Not only are happy endings few and far between in these shows, but both are full of people so awful that even the twinkliest Hallmark Channel characters would be hard-pressed to turn them from the dark side. I’m generally OK with gloom (see TV, Scandinavian), but I do like things to have a point, and if the point is merely, “Everything is terrible,” well, thanks, but that’s what cable news is for.
So while it’s exhausting to try to keep up with Netflix’s own-every-genre style of programming, I’m not entirely unhappy that it’s lately been pointing me toward its growing library of romantic comedies (yes, even the teen ones). Among the made-for-Netflix offerings, there’s nothing like the brand discipline that exists at Hallmark, where you know what you’re getting going in — it’s hard to believe the same programmers ordered Netflix’s charming To All the Boys I’ve Loved Before and the seriously wrongheaded Sierra Burgess Is a Loser — but what its romantic comedies lack in consistency, they frequently make up for in diversity.
It’s hard to imagine Hallmark making Nappily Ever After, a Netflix romantic comedy about an African American ad executive (Sanaa Lathan) whose relationship with her hair is as complicated as it is with the men in her life, and yet the story it tells would fit in fine there. So would The Holiday Calendar, a Netflix holiday movie starring Kat Graham (The Vampire Diaries) as an ambitious photographer who can’t seem to focus on the right guy, and This Is Us' Ron Cephas Jones as the grandfather whose gift of an antique Advent calendar will change her life.
Like Netflix, Lifetime and Freeform — which also aspire to Hallmark’s holiday market share — don’t insist on all-white Christmases.
Hallmark, to be fair, isn’t unaware that its casting could be more inclusive, and it’s proceeding the Hallmark way — with familiar faces.
“That’s very important to us, to be more diverse,” Hallmark Channel CEO Bill Abbott told me in an interview last summer, adding that he thought they’d made strides in 2018.
Philadelphia’s Holly Robinson Peete, whose family’s show, Meet the Peetes, is the channel’s first venture into “reality” programming, starred this year, along with Rick Fox, in two Morning Show Mystery movies for the network’s Movies & Mysteries channel, based on books by NBC’s Today show weatherguy Al Roker, who also produced the movies. Peete also has appeared in other Hallmark movies, including last year’s Christmas in Evergreen and its sequel, Christmas in Evergreen: Letters to Santa, which premiered last Sunday (and will air again at various times, including 8 p.m. Wednesday, Nov. 28).
She and her husband, onetime Eagles quarterback Rodney Peete, will star with their family in the Meet the Peetes Christmas Special at 9 p.m. Dec. 3, before the series returns next year.

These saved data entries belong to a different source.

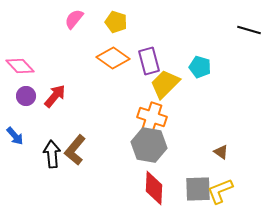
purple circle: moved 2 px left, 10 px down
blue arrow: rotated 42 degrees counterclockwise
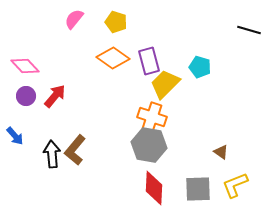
pink diamond: moved 5 px right
yellow L-shape: moved 15 px right, 6 px up
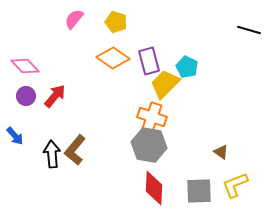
cyan pentagon: moved 13 px left; rotated 10 degrees clockwise
gray square: moved 1 px right, 2 px down
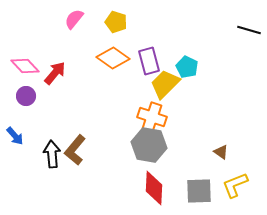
red arrow: moved 23 px up
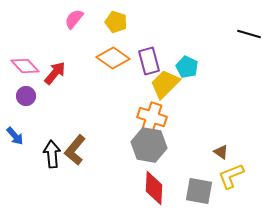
black line: moved 4 px down
yellow L-shape: moved 4 px left, 9 px up
gray square: rotated 12 degrees clockwise
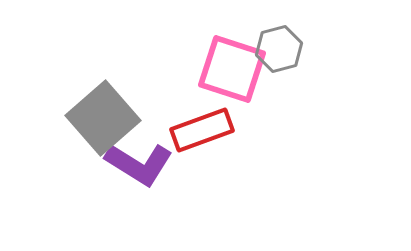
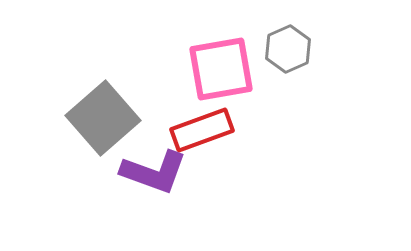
gray hexagon: moved 9 px right; rotated 9 degrees counterclockwise
pink square: moved 11 px left; rotated 28 degrees counterclockwise
purple L-shape: moved 15 px right, 8 px down; rotated 12 degrees counterclockwise
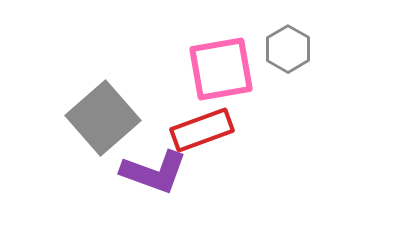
gray hexagon: rotated 6 degrees counterclockwise
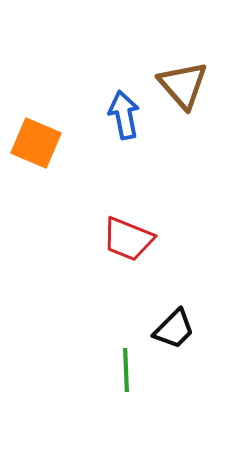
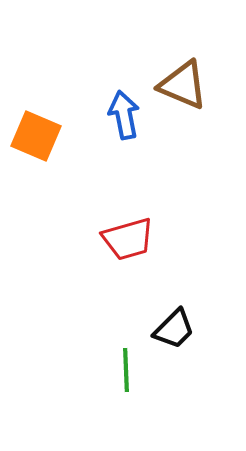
brown triangle: rotated 26 degrees counterclockwise
orange square: moved 7 px up
red trapezoid: rotated 38 degrees counterclockwise
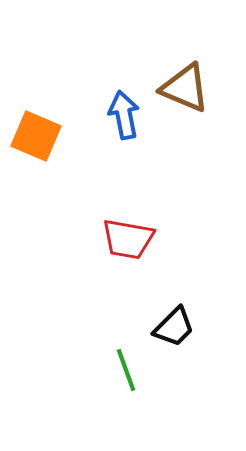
brown triangle: moved 2 px right, 3 px down
red trapezoid: rotated 26 degrees clockwise
black trapezoid: moved 2 px up
green line: rotated 18 degrees counterclockwise
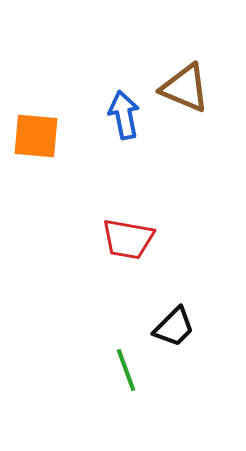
orange square: rotated 18 degrees counterclockwise
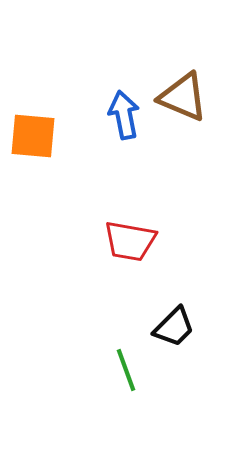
brown triangle: moved 2 px left, 9 px down
orange square: moved 3 px left
red trapezoid: moved 2 px right, 2 px down
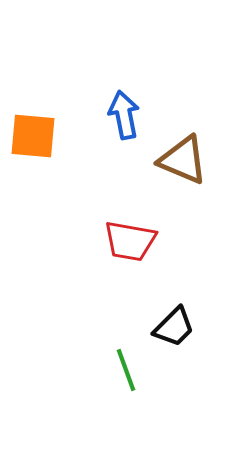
brown triangle: moved 63 px down
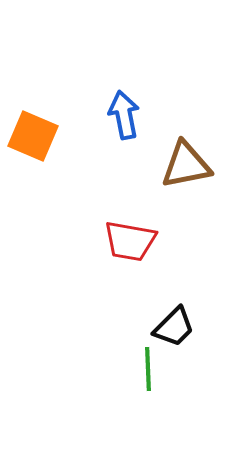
orange square: rotated 18 degrees clockwise
brown triangle: moved 3 px right, 5 px down; rotated 34 degrees counterclockwise
green line: moved 22 px right, 1 px up; rotated 18 degrees clockwise
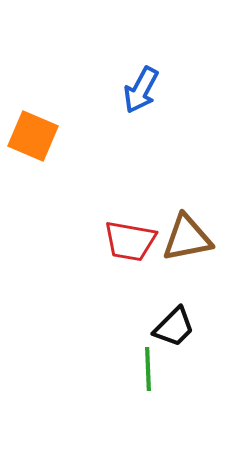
blue arrow: moved 17 px right, 25 px up; rotated 141 degrees counterclockwise
brown triangle: moved 1 px right, 73 px down
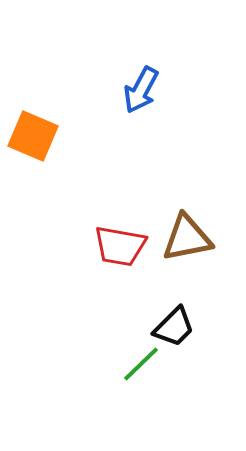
red trapezoid: moved 10 px left, 5 px down
green line: moved 7 px left, 5 px up; rotated 48 degrees clockwise
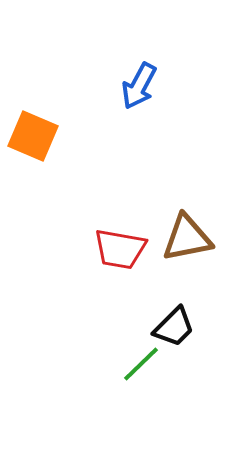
blue arrow: moved 2 px left, 4 px up
red trapezoid: moved 3 px down
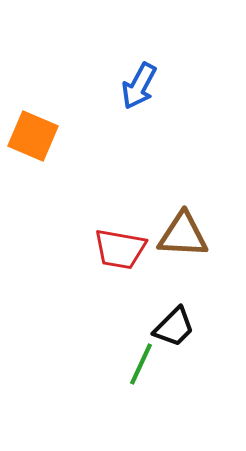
brown triangle: moved 4 px left, 3 px up; rotated 14 degrees clockwise
green line: rotated 21 degrees counterclockwise
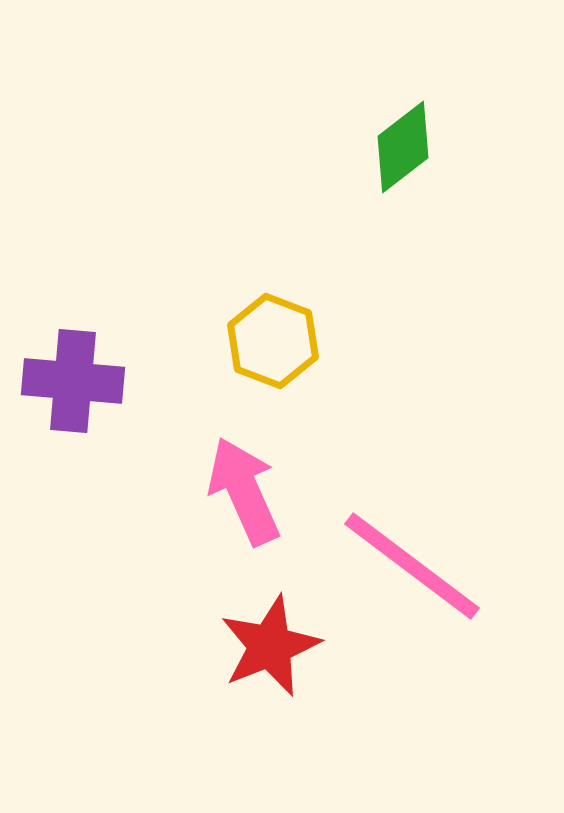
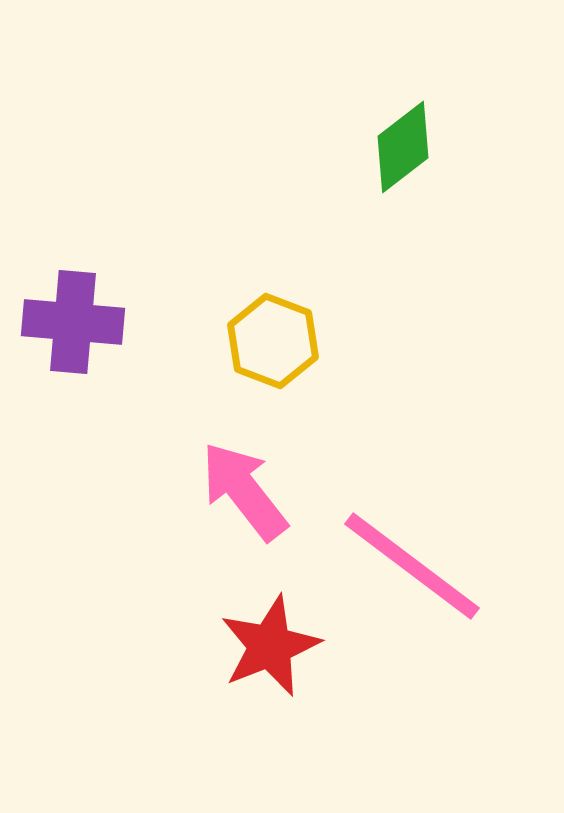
purple cross: moved 59 px up
pink arrow: rotated 14 degrees counterclockwise
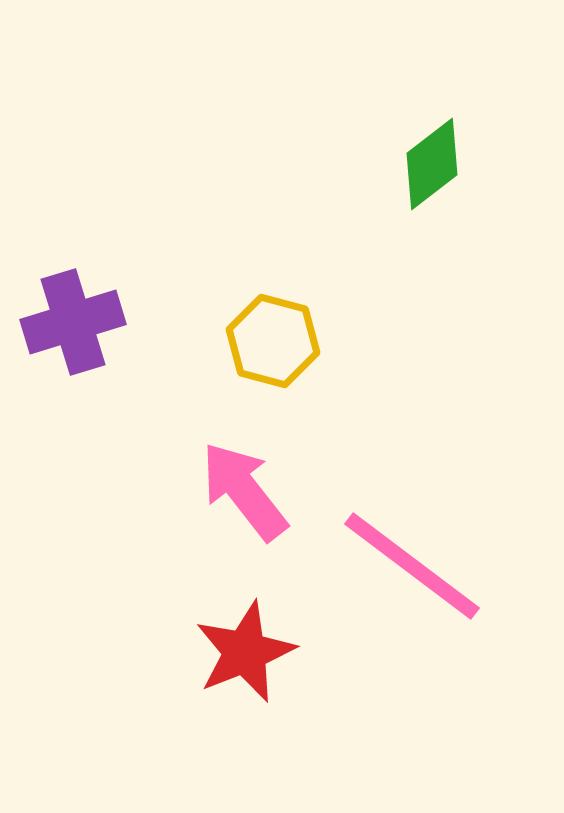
green diamond: moved 29 px right, 17 px down
purple cross: rotated 22 degrees counterclockwise
yellow hexagon: rotated 6 degrees counterclockwise
red star: moved 25 px left, 6 px down
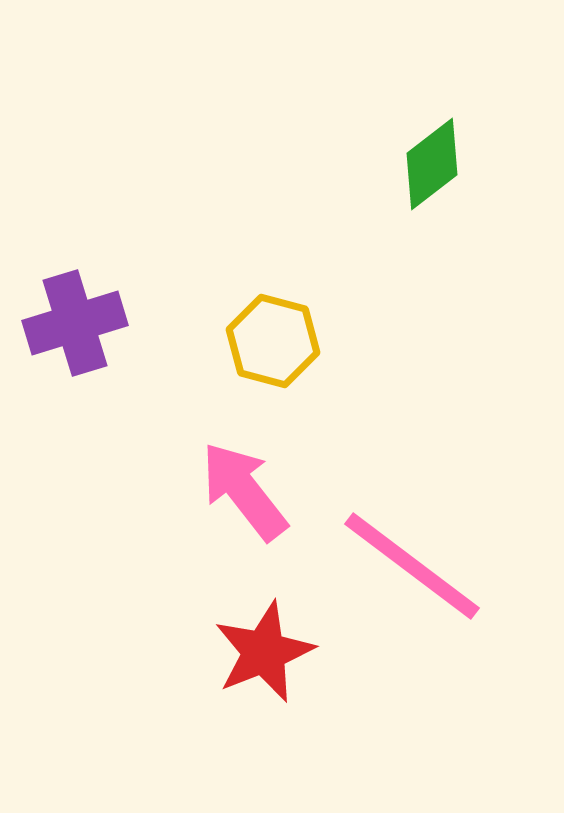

The network’s “Countdown to Christmas” lineup suggests signs of progress don’t begin and end with Peete. (Or as NiceGirlsTV.com put it, “Hallmark Channel is finally producing holiday movies with black leads!”)
At 8 p.m. Saturday, Nov. 24, Tatyana Ali (The Fresh Prince of Bel-Air) stars, along with Dondré T. Whitfield (Queen Sugar), Dennis Haysbert (24), and Philadelphia’s own Patti LaBelle, in the debut of Christmas Everlasting, a Hallmark Hall of Fame presentation in which Ali plays a busy Manhattan lawyer who returns to her Wisconsin hometown after the death of her sister, and finds she’ll need to stay awhile (as characters in Hallmark movies nearly always do).